The pandemic pushed technology to the forefront. 10 years ago, it would be considered a novelty to discuss topics as complex and important as insurance without meeting. But today, insurance agents and their customers interact a lot through digital media. But has this resulted in more efficient processes? Are people more likely to take up an insurance policy now? Or has it taken out the human element from the whole system?
As an example – some research in China
A McKinsey report from China shows a few interesting developments. The survey shared some basic information that we already know, for example, 83% of respondents wanted an insurance agent who empathized with them and saw problems from their perspective. 73% wanted products and services that were personalized and based on their individual needs. But there were also rather revealing statistics. Virtual interactions post-pandemic had skyrocketed, with instant messages, video calls, phone calls, and email the most popular modes of communication. The most interesting statistic would have to be that 69% of the respondents’ said interactions had become more efficient than before.
Does this mean that online interactions are making it easier for customers and insurance agents to communicate more empathetically and understand each other better? Is technology helping insurance agents offer more personalized products to their customers?

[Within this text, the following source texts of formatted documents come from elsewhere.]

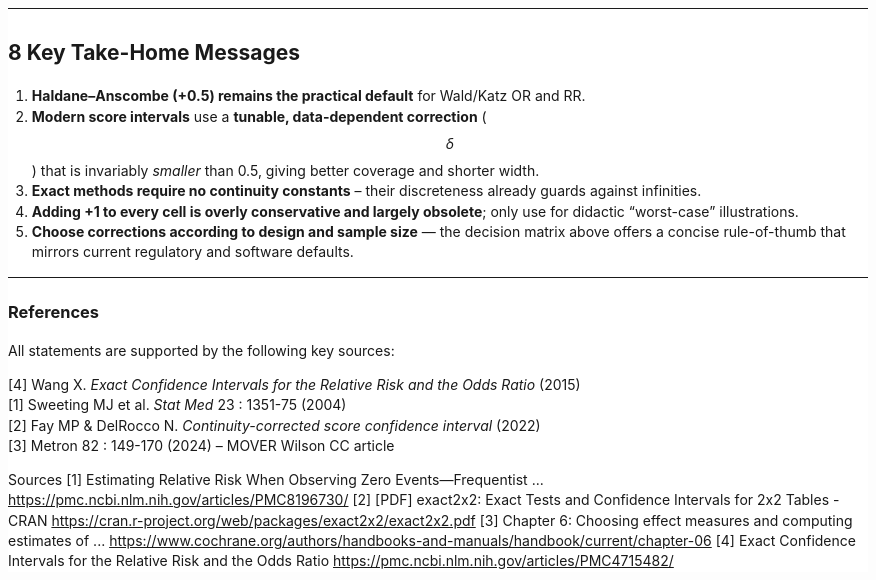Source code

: ***

## 8   Key Take-Home Messages  

1. **Haldane–Anscombe (+0.5) remains the practical default** for Wald/Katz OR and RR.  
2. **Modern score intervals** use a **tunable, data-dependent correction** ($$\delta$$) that is invariably *smaller* than 0.5, giving better coverage and shorter width.  
3. **Exact methods require no continuity constants** – their discreteness already guards against infinities.  
4. **Adding +1 to every cell is overly conservative and largely obsolete**; only use for didactic “worst-case” illustrations.  
5. **Choose corrections according to design and sample size** — the decision matrix above offers a concise rule-of-thumb that mirrors current regulatory and software defaults.

***

### References  
All statements are supported by the following key sources:

[4] Wang X. *Exact Confidence Intervals for the Relative Risk and the Odds Ratio* (2015)  
[1] Sweeting MJ et al. *Stat Med* 23 : 1351-75 (2004)  
[2] Fay MP & DelRocco N. *Continuity-corrected score confidence interval* (2022)  
[3] Metron 82 : 149-170 (2024) – MOVER Wilson CC article

Sources
[1] Estimating Relative Risk When Observing Zero Events—Frequentist ... https://pmc.ncbi.nlm.nih.gov/articles/PMC8196730/
[2] [PDF] exact2x2: Exact Tests and Confidence Intervals for 2x2 Tables - CRAN https://cran.r-project.org/web/packages/exact2x2/exact2x2.pdf
[3] Chapter 6: Choosing effect measures and computing estimates of ... https://www.cochrane.org/authors/handbooks-and-manuals/handbook/current/chapter-06
[4] Exact Confidence Intervals for the Relative Risk and the Odds Ratio https://pmc.ncbi.nlm.nih.gov/articles/PMC4715482/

As this study was done in China, let’s look at their landscape. The pandemic increased the popularity of the usage of online platforms such as mutual aid. Using this, customers pay a small fee to become a part of a collective insurance service. Chinese insurers have also started adopting blockchain technology which helps in fast information processing. That helps them process claims faster and make quicker payments through their online payments system. The Chinese insurance sector is subject to tighter government oversight and is technologically quite advanced as a result. In fact, the country’s banking and insurance watchdog has stepped in to increase the scrutiny of the country’s technology platforms to curb improper marketing and pricing practices.
But other countries are still more paper-based and although they’ve increased their level of digital engagement due to the pandemic, that itself has been a rushed process.
What About The US?
Experts say that insurance traditionally has lagged in terms of adopting technology compared to other industries. But since the pandemic and the subsequently increased focus on health, cutting costs, and working from home – the industry has had to adopt technology – and quickly.
Insurance companies are digitizing their processes and trying to focus more than ever on the customer. Luckily, many entities have shown that adopting technology has benefits. In one instance, an insurance company settled a claim in just three seconds!
How Is Technology Changing Customer Engagement?
- Today’s client expects a certain level of flexibility in terms of timings and location. Using digital platforms allows this, as clients and advisors can interact remotely. This helps advisors communicate with clients no matter where they are. That has helped them prospect new clients, and maintain ongoing client relations with more ease. What a time saver!
- Technology also helps insurance advisors manage their data better. It helps them review their policy performance easily, lets them make policy changes digitally, and allows them to incorporate data into the financial tools and models they’re using. All these changes can be shared in real-time with their clients irrespective of where they are. That enhances communication and creates an efficient way to share data.
- Tech also enables advisors to work with a larger demographic of customers. As they’re saving time and energy that would otherwise be spent on traveling, they can reach out to more people. That also helps advisors protect more people from unexpected losses, closes the protection gap between different demographics, and more.
The Future of Tech in Insurance
Technology in insurance may be here to stay. A study shows that insurance companies plan on investing more in technology in the coming year. 96% of the respondents said that they will accelerate their digital transformation initiatives. Companies hope to support their financial and operational stability both using new technology. 70% intend to enhance efficiency with technology, and 68% say they’ll use technology to improve customer experience. 68% of those surveyed plan on increasing their spending on data analytics tools and 66% will allocate more to upgrade their customer relationship management software.
But It’s Not as Good as A Personal Touch
While the numbers are pointing towards a more digitalized future, this can never truly replace a human touch to the entire process. Many times, policyholders are confused about policy details and may not always have the time or knowledge to understand exactly what the cover provides. A human connection is needed to navigate such issues. Handling claims is also a tricky area, frequently one that requires a great deal of sensitivity and support. That kind of connection can only be fostered when people are physically present with each other. After all, around 70% to 93% of communication is nonverbal. It’s tough to pick up on body language through a screen.
Therefore, technological advancements can only enhance the work of agents and advisors. It will help create better human interactions by using data analytics and other functions. So, we can say that yes – technology is changing the way customers and insurance advisors engage with each other. But it’s enhancing communications, as opposed to replacing the old ways of doing business. And at the end of the day, clients want an experienced and empathetic person sitting across them to genuinely understand where they’re coming from.